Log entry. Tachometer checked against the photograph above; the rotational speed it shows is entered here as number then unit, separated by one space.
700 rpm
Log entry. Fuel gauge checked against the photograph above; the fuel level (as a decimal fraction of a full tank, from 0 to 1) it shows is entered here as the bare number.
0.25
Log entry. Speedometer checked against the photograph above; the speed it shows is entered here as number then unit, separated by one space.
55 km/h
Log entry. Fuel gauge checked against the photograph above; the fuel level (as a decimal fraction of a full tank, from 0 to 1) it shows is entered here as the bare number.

════════

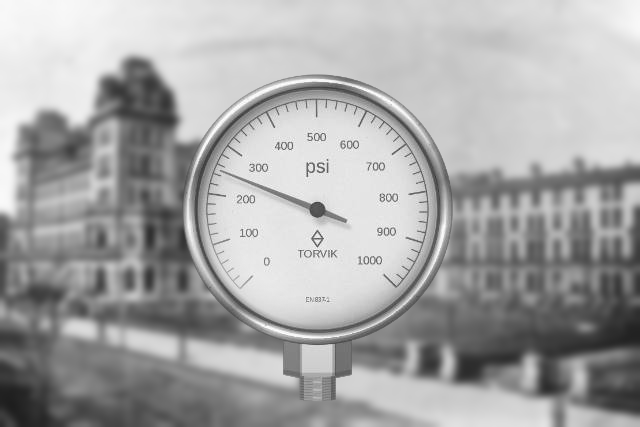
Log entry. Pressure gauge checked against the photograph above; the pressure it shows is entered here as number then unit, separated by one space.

════════

__HOW TO COMPLETE THIS TASK__: Which lines of the material above contain the string "speed", with case counting? Collect each of those lines in full.

__EXERCISE RESULT__:
Log entry. Tachometer checked against the photograph above; the rotational speed it shows is entered here as number then unit, separated by one space.
Log entry. Speedometer checked against the photograph above; the speed it shows is entered here as number then unit, separated by one space.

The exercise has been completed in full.